Logic Driven by Emotion

Posted Sunday, May 5, 2024 by Sri. Tagged TROPE

My way of understanding my motivational triggers is described as "logic driven by emotion", a process that for me looks like this:

  1. During normal daytime activity, I become aware of a fleeting emotional reaction that strikes me as unusually visceral or noteworthy based on its strength. I don't yet know what is happening, and why it's causing an effect.
  2. My associative memory immediate looks for a matching feeling and the contextual memory that goes with it. For example, perhaps there is the faint wisp of "summer day on the beach" that I am getting, or perhaps a vision of "dark wood, books, and mahogony" come to mind.

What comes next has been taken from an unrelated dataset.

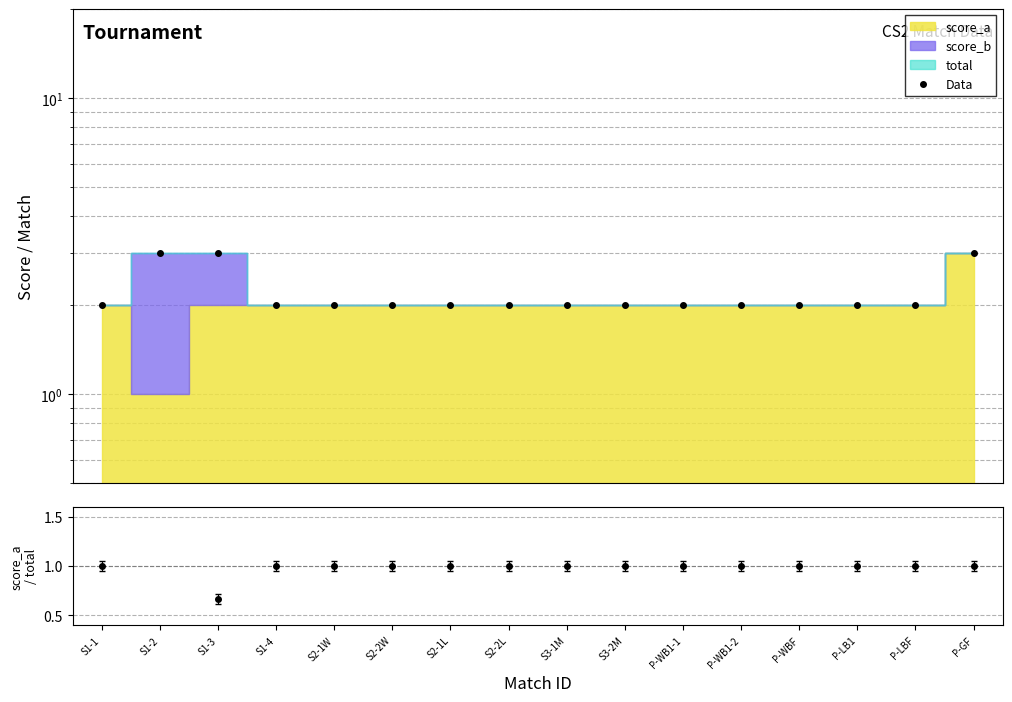

What is the greatest value displayed?

3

Or I remember feeling a similar kind of happiness/fear very specifically because it's formative. At times it may instead be from a meaningful character moment from a work of fiction.
  3. I then try to create connections between the memory and the recent emotional event. Was this something I've seen before that I have a name for? Is this something new? Is there another related memory/experience that suggests a new principle that governs Sri's universe?
  4. I come up with a working definition and an accompanying hypothesis to be mindful of in the future, should the even happen again. I try to give it a new name, and write it down somewhere. This becomes a new conceptual anchor that I can use as a reference, which is helpful for understanding myself and to describe to others.

The first point is the emotional trigger, and subsequent steps are logical processing that helps me understand and come to terms with my experience.

Notes

I am pretty sure that "logic driven by emotion" was a term also used by a blogger in the "Creative Generalist" space in the 2000s, perhaps the Creative Generalist blog itself, or by consultant David Armano; I have a dim impression that this was the byline of his blog at the time but have not been able to confirm this in the Wayback Archive or on his current site. In any case, I stopped using the term in my writing around then because it was someone else's term of art; enough time has passed that I think maybe I can safely use it without muddying someone else's digital garden or brand.

Anyway, until 2024, I had used "logic driven by emotion" as way to describe how my brain worked. I suspect now that my brain actually works much more purely on emotion itself, and logic plays the supporting role to help me cope with the difficulty of not having my peculiar emotional needs met in mainstream society. See Groundhog Day Resolutions Report for May 2024 for more background.